TRECHO DO TEXTO:
A sombra é o submundo do ser humano.
Muito ouvimos falar sobre a sombra. Essa figura arquetípica exerce um fascínio sobre a imaginação de todos, principalmente quando se fala sobre o comportamento das pessoas, pois ela se refere ao mais profundo do ser humano, ao submundo onde residem as instâncias mais primitivas e selvagens que aparecem nos noticiosos policialescos. No mundo físico somente a luz pode dissipar a sombra, e o mesmo se dá no mundo interior.
“Você não conhece o poder do lado sombrio.”
Como base dessa instância insana, temos o mais primitivo e visceral dos instintos: o egoísmo, essa força feroz da autopreservação não só da vida material, mas das afeições e das projeções que regulam a sensação de aprovação e aceitação em uma sociedade cada vez mais autocentrada nos estereótipos de valor e poder.
Esta criatura, alojada nas mais profundas cavernas das emoções, é a sombra. Ela representa toda a força, a estrutura e a organização do lado sombrio da alma. É o local onde são produzidas todas as maldades e violências que assolam a nossa Terra.
“O medo é o caminho para o lado negro.“
O mergulho interior é necessário para enfrentar os inimigos ocultos.
Certamente o homem, como um todo, não é tão bom como pensa ser. Todos possuem uma sombra e, de fato, quanto menos essa sombra aparece conscientemente, mais profunda, pesada e escura ela é.
Quando um sentimento de inferioridade é consciente, sempre será possível melhorá-lo, pois reconhecer o que necessita de atenção proporciona a possibilidade de mudanças.
“Que a força esteja com você.”
Mas se ele for escondido e tirado da consciência, por não se querer expor a falha, nunca será corrigido. Além disso, são esses materiais reprimidos que inesperadamente podem explodir, causando as crises emocionais.
Segundo Jung é preciso aceitar integralmente a sombra. Ele diz que é nosso trabalho na vida nos aceitarmos totalmente e, então, integrar a sombra na personalidade.
Uma frase dele que frequenta muito os perfis da redes sociais mostra o caminho:
“Aquele que não atravessa o inferno das suas paixões não as supera.”

DADOS:
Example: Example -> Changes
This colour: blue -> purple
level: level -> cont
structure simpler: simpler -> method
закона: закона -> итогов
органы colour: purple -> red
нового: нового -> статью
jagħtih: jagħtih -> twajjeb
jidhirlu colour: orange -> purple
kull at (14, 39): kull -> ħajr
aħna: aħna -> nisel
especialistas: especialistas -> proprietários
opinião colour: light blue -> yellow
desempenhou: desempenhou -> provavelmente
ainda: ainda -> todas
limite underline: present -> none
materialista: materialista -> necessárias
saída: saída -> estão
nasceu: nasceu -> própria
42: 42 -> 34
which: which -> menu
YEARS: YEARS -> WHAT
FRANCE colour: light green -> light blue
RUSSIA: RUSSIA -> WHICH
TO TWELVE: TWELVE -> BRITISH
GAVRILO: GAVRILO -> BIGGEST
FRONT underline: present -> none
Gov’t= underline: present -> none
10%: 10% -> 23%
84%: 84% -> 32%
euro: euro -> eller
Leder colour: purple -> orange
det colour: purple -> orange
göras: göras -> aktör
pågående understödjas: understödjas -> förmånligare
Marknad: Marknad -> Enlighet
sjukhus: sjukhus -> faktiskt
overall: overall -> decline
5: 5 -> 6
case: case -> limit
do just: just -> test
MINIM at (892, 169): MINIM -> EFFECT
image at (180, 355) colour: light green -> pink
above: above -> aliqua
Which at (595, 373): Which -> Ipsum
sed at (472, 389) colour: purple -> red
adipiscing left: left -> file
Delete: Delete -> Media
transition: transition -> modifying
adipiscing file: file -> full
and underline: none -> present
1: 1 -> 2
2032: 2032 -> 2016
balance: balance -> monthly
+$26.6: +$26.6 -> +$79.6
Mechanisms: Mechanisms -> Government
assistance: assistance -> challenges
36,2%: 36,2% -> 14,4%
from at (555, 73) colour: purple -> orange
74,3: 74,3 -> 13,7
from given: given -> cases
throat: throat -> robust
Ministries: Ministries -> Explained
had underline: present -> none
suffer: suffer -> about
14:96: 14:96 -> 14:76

TAREFAS:
- 1) Copie do texto sobre a sombra o segmento que começa nas palavras "Certamente o homem, como" e vai até as palavras "as crises emocionais.", inclusive.
- 2) Escreva a continuação do texto sobre a sombra, começando logo depois da última frase apresentada.

RESPOSTAS POR TAREFA:
- 1)
Certamente o homem, como um todo, não é tão bom como pensa ser. Todos possuem uma sombra e, de fato, quanto menos essa sombra aparece conscientemente, mais profunda, pesada e escura ela é.
Quando um sentimento de inferioridade é consciente, sempre será possível melhorá-lo, pois reconhecer o que necessita de atenção proporciona a possibilidade de mudanças.
“Que a força esteja com você.”
Mas se ele for escondido e tirado da consciência, por não se querer expor a falha, nunca será corrigido. Além disso, são esses materiais reprimidos que inesperadamente podem explodir, causando as crises emocionais.

- 2)
É preciso ir lá no fundo, fazer o mergulho interior para enfrentar o pior inimigo que existe: a sombra. Pois ela busca se esconder por trás dos medos, se alimenta da avidez dos vícios, se agarra às paixões da matéria e da ignorância. E, sem dúvida, é disso que são feitos os infernos aqui na Terra.
As diferentes sombras que habitam em nós.
Convém distinguir que existem dois arquétipos distintos de sombras:
1 – sombra pessoal. Todos têm. Ela é formada pelas frustrações, egoísmo, insegurança, medos, pessimismo, entre outros.
2 – sombra impessoal. Traz a raiz do mal, a essência da violência, é formada pela energia de todos os atos violentos, guerras e comportamentos de chacinas e matanças perpetrados pelo homem contra o homem, bem como a crueldade contra os animais e a natureza.
Ao falar sobre a sombra que habita em nós, estamos abordando a raiz do mal que está presente e operante no interior de cada um.
É um mecanismo de defesa não aceitarmos essa realidade, pois vivemos em um planeta de provas e expiações. Portanto, expiar é sofrer pelo mal causado em outras encarnações ou mesmo nessa, e a todo instante o nosso pensamento precisa meditar se não há uma importante avaliação sendo feita.
Para encontrar a luz que dissipa a sombra, é preciso parar de procurá-la.
Nas lides espiritualistas, principalmente, o que mais encontramos são pessoas que estão a todo momento buscando as melhores formas para encontrar a salvação, a purificação, a iluminação.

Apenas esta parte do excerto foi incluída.